Leader of Denbighshire County Council
- In office 2007–2022

Personal details
- Born: 1961 (age 63–64)
- Political party: Independent

= Hugh Evans (politician) =

Welsh politician and farmer

Hugh Evans OBE (born c. 1961) is a farmer and county councillor in Denbighshire, Wales, who was leader of Denbighshire County Council between 2007 and 2022.

==Background==
Evans is a dairy farmer from Llanelidan, Denbighshire. He was first elected to Denbighshire County Council as an Independent councillor for the ward of Llanfair Dyffryn Clwyd/Gwyddelwern in 2004. He became leader of the council in November 2007 after the previous leader, Rhiannon Hughes, had resigned in October following damning reports into the county's education services. Evans was the only person nominated and was backed by all five political groups on the council. He immediately took on the role of the council's education leader himself and announced he'd be reducing the size of the council's cabinet.

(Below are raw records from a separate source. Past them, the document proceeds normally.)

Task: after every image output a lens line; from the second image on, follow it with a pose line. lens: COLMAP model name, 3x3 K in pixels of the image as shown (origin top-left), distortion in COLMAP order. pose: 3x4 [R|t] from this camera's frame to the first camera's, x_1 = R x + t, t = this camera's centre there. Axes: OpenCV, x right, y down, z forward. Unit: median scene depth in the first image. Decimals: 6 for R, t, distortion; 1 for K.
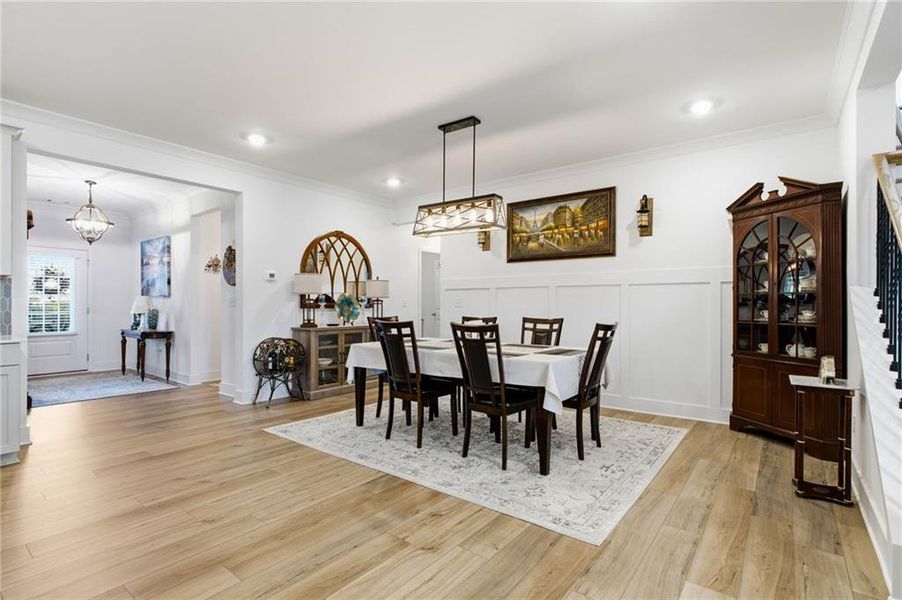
lens RADIAL K [[439.2, 0, 448.8], [0, 439.2, 306.8], [0, 0, 1]] dist [0.002235, 0.000361]
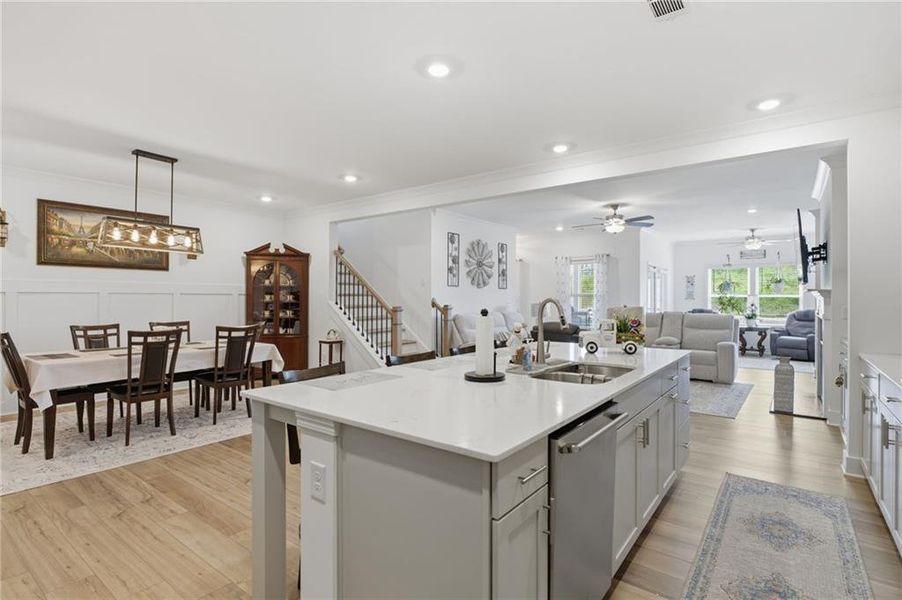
lens RADIAL K [[421.7, 0, 464.9], [0, 421.7, 299.0], [0, 0, 1]] dist [0.001758, 0.000225]
pose [[-0.038571, 0.004410, 0.999246, -1.121105], [0.007339, 0.999965, -0.004130, -0.029590], [-0.999229, 0.007174, -0.038602, 0.242429]]
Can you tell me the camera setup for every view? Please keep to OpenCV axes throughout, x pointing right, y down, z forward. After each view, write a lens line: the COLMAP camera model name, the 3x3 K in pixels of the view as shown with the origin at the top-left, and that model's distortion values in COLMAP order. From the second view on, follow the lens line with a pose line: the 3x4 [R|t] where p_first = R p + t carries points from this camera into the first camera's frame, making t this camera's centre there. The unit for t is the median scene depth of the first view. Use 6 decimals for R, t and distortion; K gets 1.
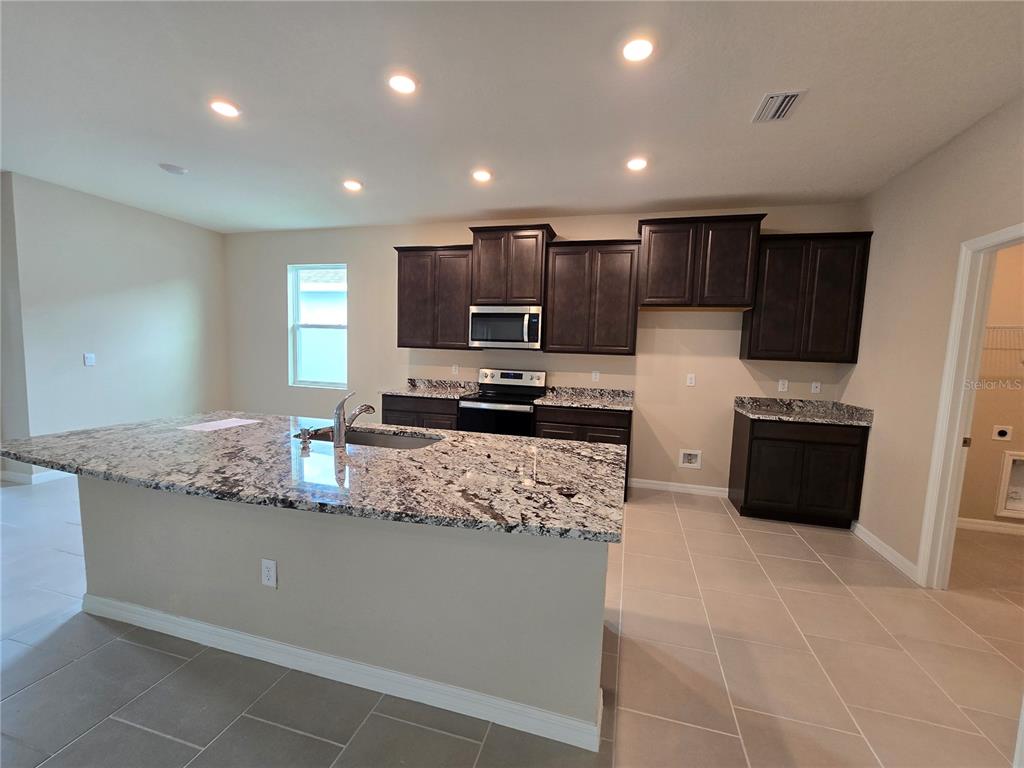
lens RADIAL K [[419.3, 0, 516.6], [0, 419.3, 393.4], [0, 0, 1]] dist [-0.003243, -0.000794]
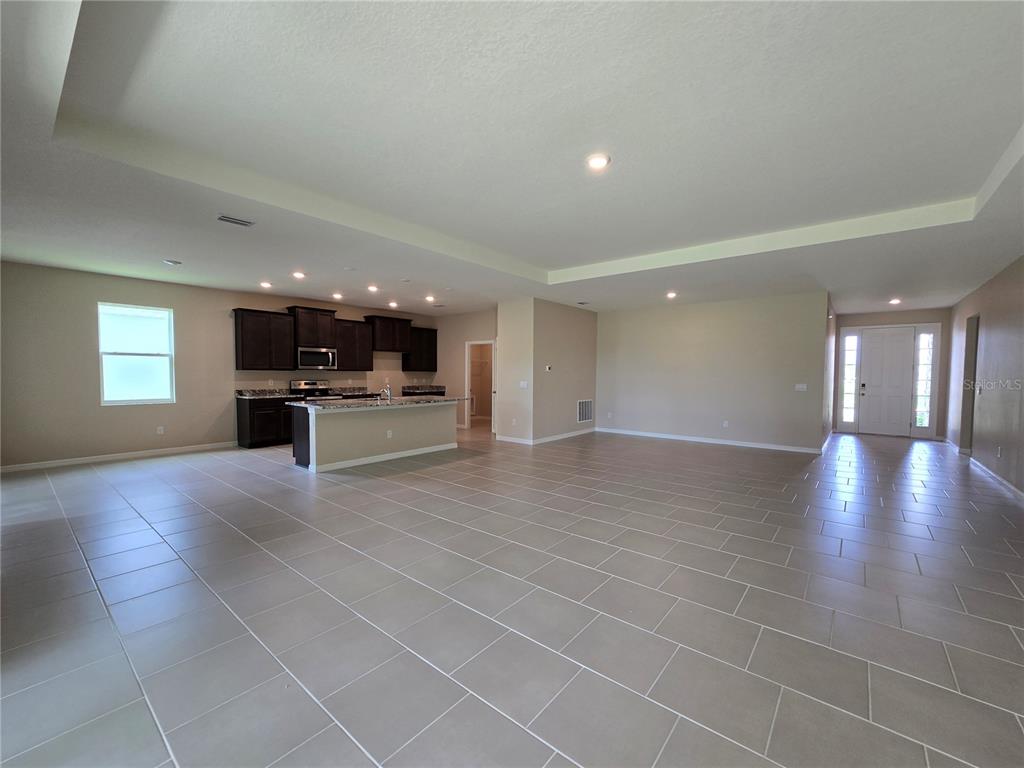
lens RADIAL K [[419.3, 0, 515.8], [0, 419.3, 388.8], [0, 0, 1]] dist [-0.003243, -0.000794]
pose [[0.413414, -0.067754, 0.908019, -1.585295], [0.095558, 0.994949, 0.030734, 0.012713], [-0.905515, 0.074063, 0.417800, -0.718809]]
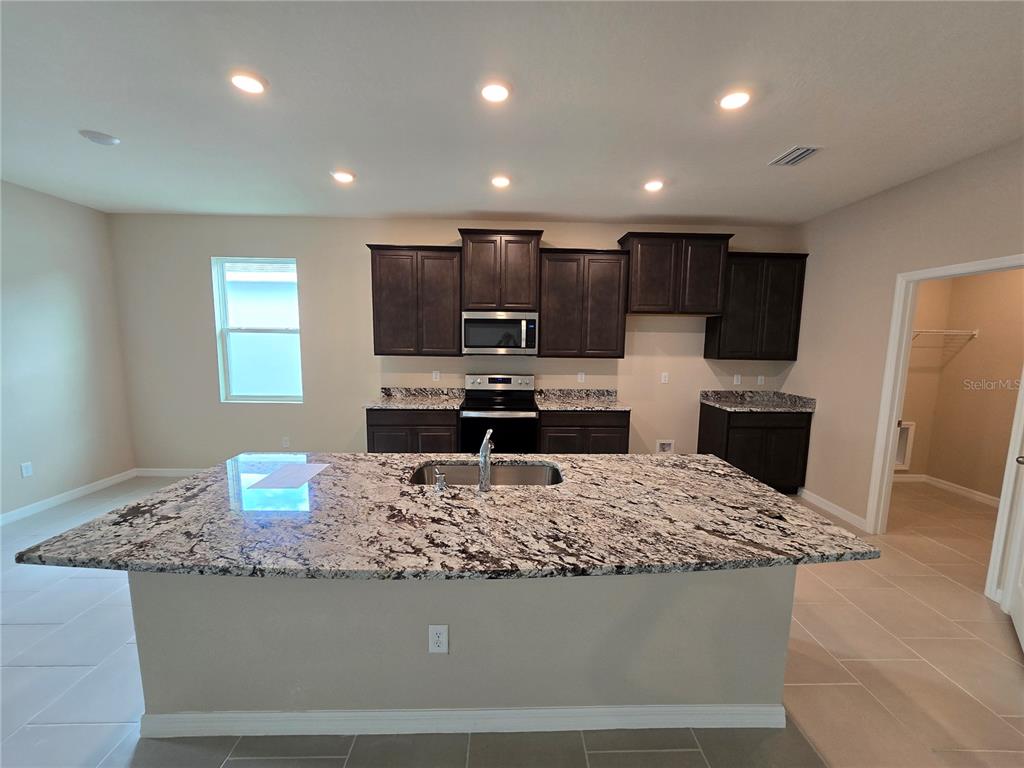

He was re-elected as leader following the May 2008 local elections. A Conservative councillor stood against him.

Evans was awarded an OBE in the 2012 New Years Honours, for services to local government.

Evans was re-elected as leader following the May 2017 elections, taking on the Economy, Planning and Regulation portfolio.

Evans is Welsh Local Government Association (WLGA) Independent Group Leader.